Data records: Begin

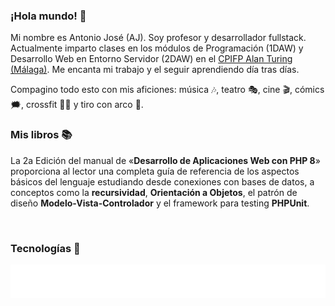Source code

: ### ¡Hola mundo! 👋

Mi nombre es Antonio José (AJ). Soy profesor y desarrollador fullstack. Actualmente imparto clases en los módulos de Programación (1DAW) y Desarrollo Web en Entorno Servidor (2DAW) en el <a href="https://fpalanturing.es" target="_blank">CPIFP Alan Turing (Málaga)</a>. Me encanta mi trabajo y el seguir aprendiendo día tras días. 

Compagino todo esto con mis aficiones: música 🎶, teatro 🎭, cine 🎬, cómics 🗯️, crossfit 🏋️‍♂️ y tiro con arco 🏹.

### Mis libros :books:

<p>
<a href="https://leanpub.com/desarrollodeaplicacioneswebconphp8" target="_blank"><img align="left" src="https://d2sofvawe08yqg.cloudfront.net/desarrollodeaplicacioneswebconphp8/s_featured?1638025458" width="80px" title="Desarrollo de Aplicaciones Web con PHP 8" alt /></a> La 2a Edición del manual de «<strong>Desarrollo de Aplicaciones Web con PHP 8</strong>» proporciona al lector una completa guía de referencia de los aspectos básicos del lenguaje estudiando desde conexiones con bases de datos, a conceptos como la <strong>recursividad</strong>, <strong>Orientación a Objetos</strong>, el patrón de diseño <strong>Modelo-Vista-Controlador</strong> y el framework para testing <strong>PHPUnit</strong>.
</p>


<br/>

### Tecnologías 👾
<img src="https://github.com/antoniojosesanchez/antoniojosesanchez/blob/main/tecnologias.svg" />
<!--

> **LENGUAJES**: [#PHP](https://github.com/topics/PHP), [#Kotlin](https://github.com/topics/Kotlin), [#Java](https://github.com/topics/Java), [#JS](https://github.com/topics/JS), [#HTML5](https://github.com/topics/HTML5), [#CSS3](https://github.com/topics/CSS3)  
> **FRAMEWORKS**: [#Laravel](https://github.com/topics/Laravel) 

**bilbobolson/bilbobolson** is a ✨ _special_ ✨ repository because its `README.md` (this file) appears on your GitHub profile.

Here are some ideas to get you started:

- 🔭 I’m currently working on ...
- 🌱 I’m currently learning ...
- 👯 I’m looking to collaborate on ...
- 🤔 I’m looking for help with ...
- 💬 Ask me about ...
- 📫 How to reach me: ...
- 😄 Pronouns: ...
- ⚡ Fun fact: ...
-->
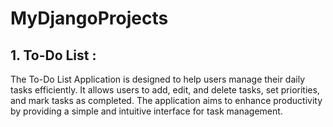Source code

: ﻿# MyDjangoProjects
## 1. To-Do List : 
The To-Do List Application is designed to help users manage their daily tasks efficiently. It allows users to add, edit, and delete tasks, set priorities, and mark tasks as completed. The application aims to enhance productivity by providing a simple and intuitive interface for task management.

Data records: End

Read through the data and copy every line where "List" shows up.

● **Your response**:
## 1. To-Do List : 
The To-Do List Application is designed to help users manage their daily tasks efficiently. It allows users to add, edit, and delete tasks, set priorities, and mark tasks as completed. The application aims to enhance productivity by providing a simple and intuitive interface for task management.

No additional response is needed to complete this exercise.